Personal information
- Full name: Stuart Murray Balmer
- Date of birth: 20 September 1969 (age 56)
- Place of birth: Falkirk, Scotland
- Height: 6 ft 0 in (1.83 m)
- Position: Defender

Youth career
- 000?–1987: Celtic

Senior career*
- Years: Team / Apps / (Gls)
- 1987–1990: Celtic / 0 / (0)
- 1990–1998: Charlton Athletic / 227 / (8)
- 1998–2001: Wigan Athletic / 101 / (3)
- 2001–2003: Oldham Athletic / 36 / (6)
- 2002: → Scunthorpe United (loan) / 6 / (0)
- 2002–2004: Boston United / 47 / (3)
- 2004–2005: Clyde / 13 / (0)
- 2005–2006: Hamilton Academical / 15 / (1)
- 2006–2008: St Mirren / 0 / (0)
- Total:  / 445 / (21)

Managerial career
- 2017: Forfar Athletic (interim manager)

= Stuart Balmer =

Scottish footballer (born 1969)

Stuart Murray Balmer (born 20 September 1969 in Falkirk) is a Scottish professional footballer, who played as a defender.

==Playing career==
Balmer was a young player at Celtic, having progressed from the Celtic Boys Club, in the late 1980s.
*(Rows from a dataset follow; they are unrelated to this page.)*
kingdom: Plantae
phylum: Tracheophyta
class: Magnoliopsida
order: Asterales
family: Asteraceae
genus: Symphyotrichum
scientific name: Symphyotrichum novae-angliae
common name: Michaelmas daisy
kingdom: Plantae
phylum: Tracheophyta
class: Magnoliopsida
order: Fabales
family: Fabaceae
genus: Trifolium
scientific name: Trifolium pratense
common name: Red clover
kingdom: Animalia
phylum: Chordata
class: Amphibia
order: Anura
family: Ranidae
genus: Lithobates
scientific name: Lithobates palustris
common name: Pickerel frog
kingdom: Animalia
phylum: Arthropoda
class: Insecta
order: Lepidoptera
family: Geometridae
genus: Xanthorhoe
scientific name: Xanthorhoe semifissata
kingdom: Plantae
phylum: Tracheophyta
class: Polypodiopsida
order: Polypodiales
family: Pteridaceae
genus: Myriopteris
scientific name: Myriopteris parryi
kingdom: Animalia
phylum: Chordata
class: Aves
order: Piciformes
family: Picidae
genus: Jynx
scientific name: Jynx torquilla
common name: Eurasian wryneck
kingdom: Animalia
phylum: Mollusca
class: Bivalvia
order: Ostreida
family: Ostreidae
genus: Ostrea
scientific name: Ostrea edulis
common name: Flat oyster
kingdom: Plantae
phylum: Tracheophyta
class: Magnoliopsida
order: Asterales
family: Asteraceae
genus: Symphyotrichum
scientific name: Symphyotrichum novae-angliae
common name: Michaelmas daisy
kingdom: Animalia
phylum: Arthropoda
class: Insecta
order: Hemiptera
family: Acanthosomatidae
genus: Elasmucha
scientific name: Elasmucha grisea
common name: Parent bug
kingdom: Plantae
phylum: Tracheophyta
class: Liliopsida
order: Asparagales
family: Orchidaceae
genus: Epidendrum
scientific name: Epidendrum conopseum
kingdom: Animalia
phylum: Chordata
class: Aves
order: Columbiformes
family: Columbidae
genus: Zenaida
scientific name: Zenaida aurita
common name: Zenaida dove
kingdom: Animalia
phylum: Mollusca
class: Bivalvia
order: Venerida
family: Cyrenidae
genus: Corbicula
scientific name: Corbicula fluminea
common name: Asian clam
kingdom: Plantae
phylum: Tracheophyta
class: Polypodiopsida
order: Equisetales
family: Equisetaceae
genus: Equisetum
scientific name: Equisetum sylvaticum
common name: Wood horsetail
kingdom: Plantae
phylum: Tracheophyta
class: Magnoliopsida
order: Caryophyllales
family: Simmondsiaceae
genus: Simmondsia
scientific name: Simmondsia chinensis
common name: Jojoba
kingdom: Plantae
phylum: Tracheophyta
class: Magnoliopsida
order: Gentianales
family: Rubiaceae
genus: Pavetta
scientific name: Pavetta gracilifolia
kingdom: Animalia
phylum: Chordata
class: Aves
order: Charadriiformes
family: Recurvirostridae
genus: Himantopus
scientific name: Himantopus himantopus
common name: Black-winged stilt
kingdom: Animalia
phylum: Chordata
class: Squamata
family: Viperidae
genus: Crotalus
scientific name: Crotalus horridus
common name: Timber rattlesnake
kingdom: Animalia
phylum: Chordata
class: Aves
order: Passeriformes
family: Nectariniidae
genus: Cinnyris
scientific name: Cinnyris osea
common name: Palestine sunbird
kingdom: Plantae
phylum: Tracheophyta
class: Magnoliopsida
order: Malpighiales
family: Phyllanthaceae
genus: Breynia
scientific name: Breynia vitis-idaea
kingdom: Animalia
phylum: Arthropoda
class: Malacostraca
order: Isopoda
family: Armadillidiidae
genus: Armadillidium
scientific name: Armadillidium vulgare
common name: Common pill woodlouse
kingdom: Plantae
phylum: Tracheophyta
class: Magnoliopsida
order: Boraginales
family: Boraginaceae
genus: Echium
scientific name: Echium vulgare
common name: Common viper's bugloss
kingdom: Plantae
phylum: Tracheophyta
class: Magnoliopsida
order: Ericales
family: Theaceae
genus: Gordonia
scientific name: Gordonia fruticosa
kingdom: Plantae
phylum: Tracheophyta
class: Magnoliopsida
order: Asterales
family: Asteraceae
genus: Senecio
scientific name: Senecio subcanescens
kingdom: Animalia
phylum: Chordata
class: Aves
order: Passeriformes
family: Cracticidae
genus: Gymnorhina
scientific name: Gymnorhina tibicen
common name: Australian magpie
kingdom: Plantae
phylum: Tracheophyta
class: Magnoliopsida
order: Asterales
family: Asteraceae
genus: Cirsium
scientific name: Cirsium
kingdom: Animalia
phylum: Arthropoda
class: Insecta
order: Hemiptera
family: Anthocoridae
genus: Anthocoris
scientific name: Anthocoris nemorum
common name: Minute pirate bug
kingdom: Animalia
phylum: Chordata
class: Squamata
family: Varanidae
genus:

Having never made a competitive first team appearance at Parkhead, he was sold to Charlton Athletic in August 1990 for a fee of £120,000. He has the distinction of being the first outfield player in the English league to be allocated the squad number 1; Charlton in the early 1990s allocated their squad numbers alphabetically, hence Balmer (and not a goalkeeper as is typical) wore the number 1 shirt for the season.

After eight years at Charlton, Balmer moved to Wigan in September 1998 for £200,000. In three seasons there, Balmer made over 100 appearances before going on to play for several lower league English sides. Whilst at Wigan he also played in the final as they won the 1998–99 Football League Trophy.

In July 2004, Balmer returned to Scotland as player/assistant-manager to Billy Reid at Clyde and then followed him when he moved to Hamilton Academical a year later. Balmer scored one goal for Hamilton, ironically in a game against former club Clyde.

==Coaching career==
In January 2011, Balmer joined the coaching staff at Ross County as assistant to manager Willie McStay. McStay was sacked as manager a month later, but Balmer remained on the coaching staff under Jimmy Calderwood who was appointed to manage the side until the end of the season. Ross County only narrowly avoided relegation and Calderwood left at the end of the season. Balmer was re-appointed assistant manager by Derek Adams on his appointment as manager in June 2011, and that following season the management team helped Ross County win the Scottish First Division championship and promotion to the Scottish Premier League. In a further readjustment of the coaching staff at Victoria Park in November 2012, Balmer took on the duties of coaching the Under-20 side., before leaving the club completely in May 2013.

Balmer joined Airdrie in November 2013 as assistant to their recently appointed manager, Gary Bollan and subsequently followed Gary, as his assistant, to Forfar in December 2015. After Bollan was sacked by Forfar in September 2017, Balmer took charge of the side on an interim basis.